═══ Given data ═══

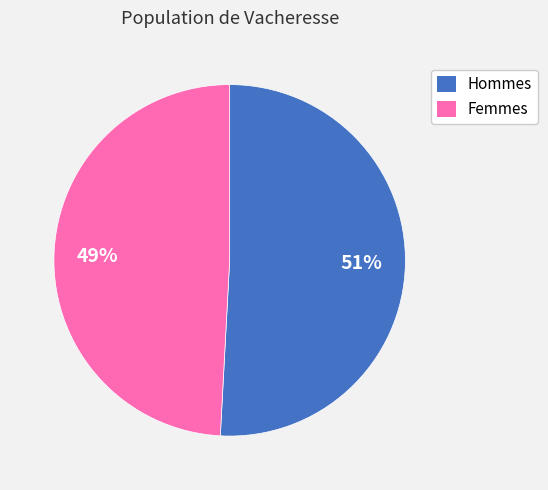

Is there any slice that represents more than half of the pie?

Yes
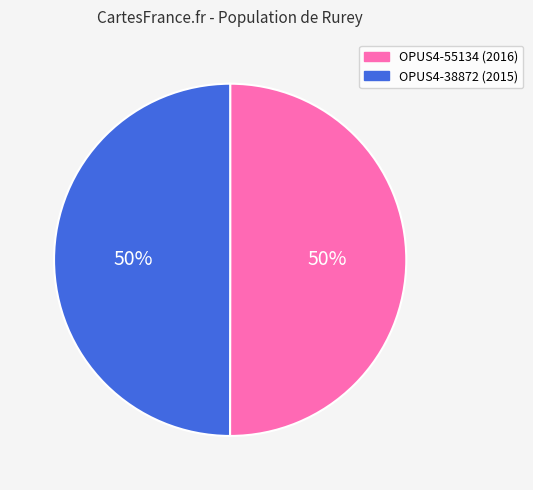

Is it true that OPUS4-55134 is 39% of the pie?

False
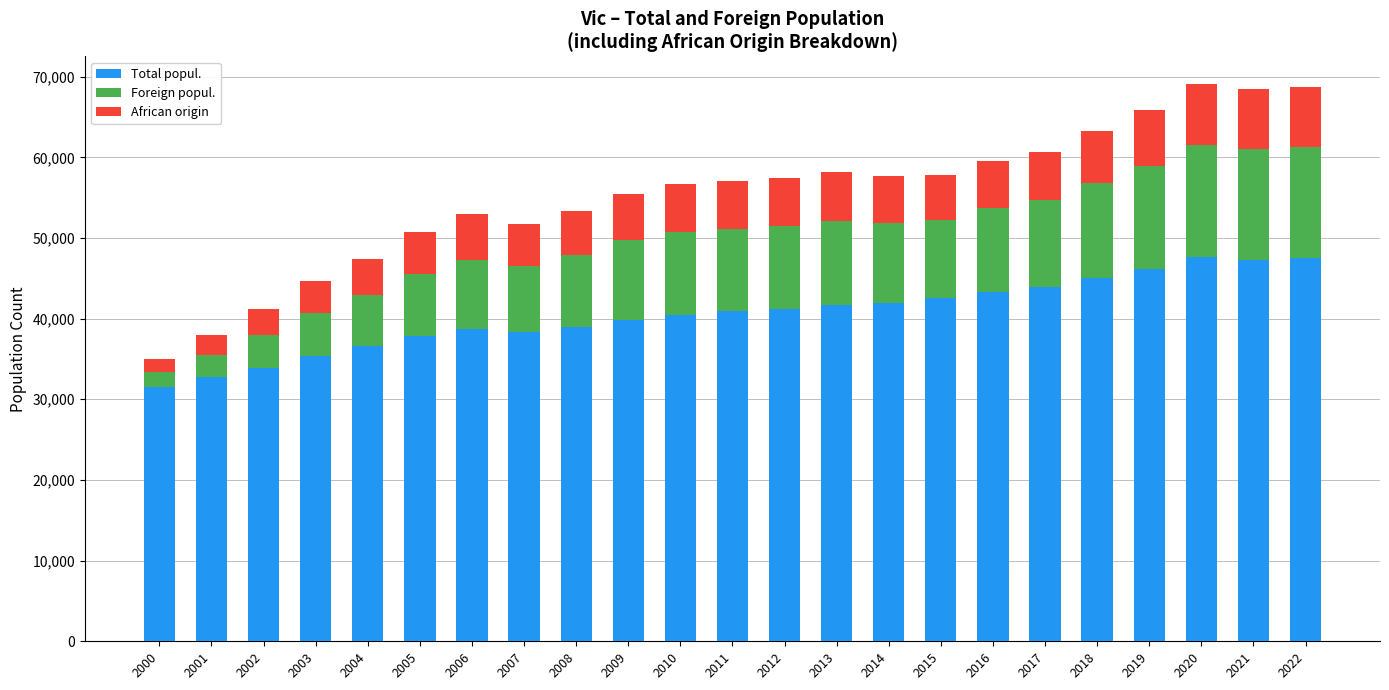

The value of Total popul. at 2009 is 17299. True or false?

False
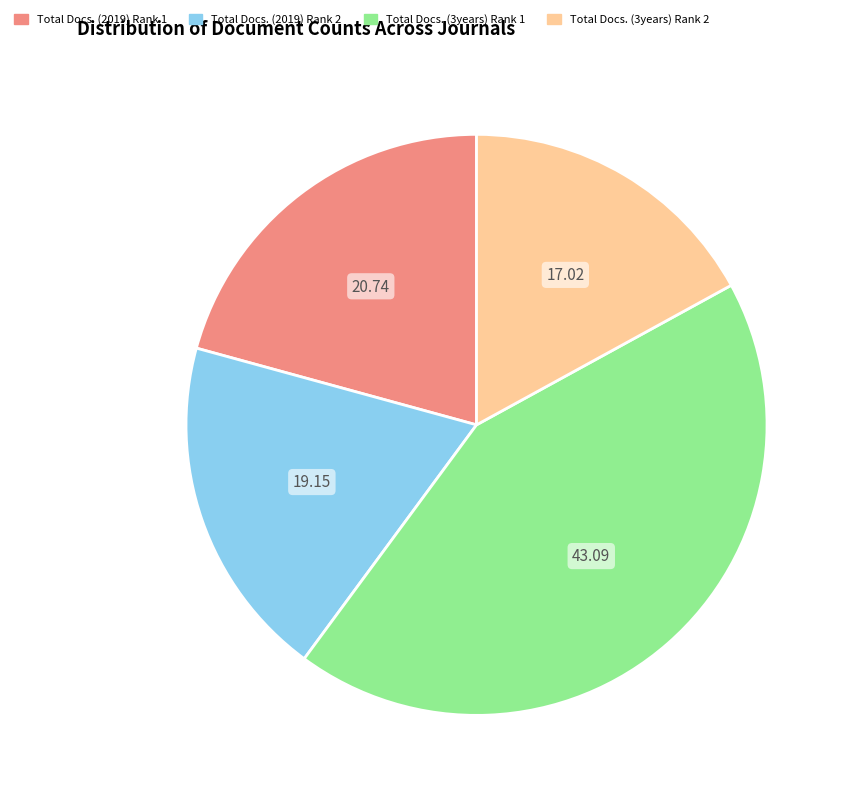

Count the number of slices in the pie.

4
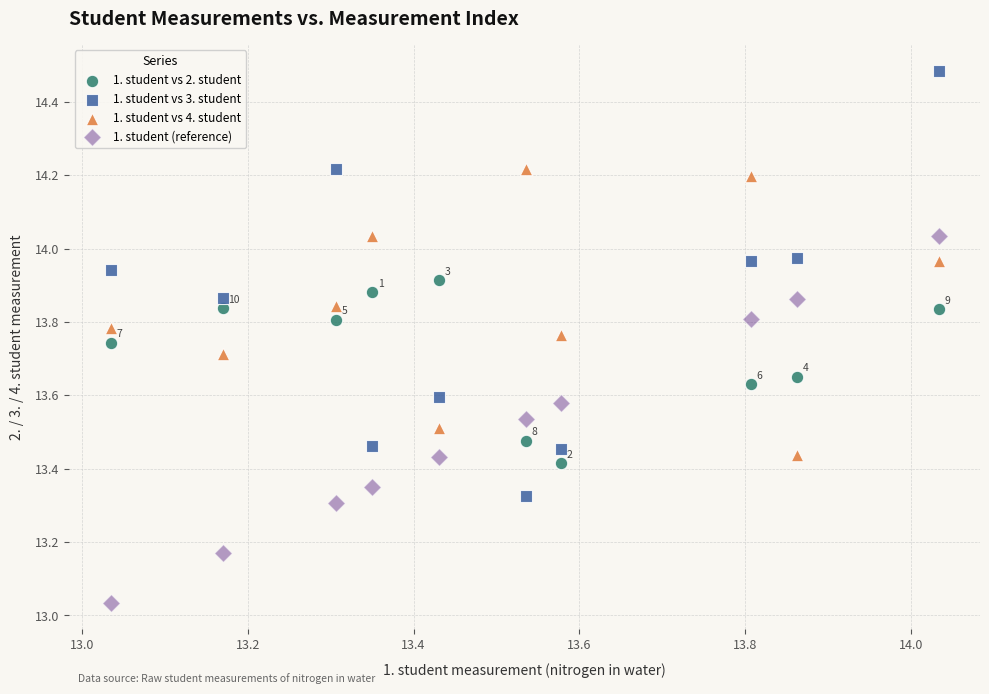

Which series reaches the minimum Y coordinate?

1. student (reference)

═══

* [Task details]
Rewrite the listing above as a numbered list, one line per item, leaving out the blank lines and the pictures.

* [Written answer]
1. Is there any slice that represents more than half of the pie?
2. Yes
3. Is it true that OPUS4-55134 is 39% of the pie?
4. False
5. The value of Total popul. at 2009 is 17299. True or false?
6. False
7. Count the number of slices in the pie.
8. 4
9. Which series reaches the minimum Y coordinate?
10. 1. student (reference)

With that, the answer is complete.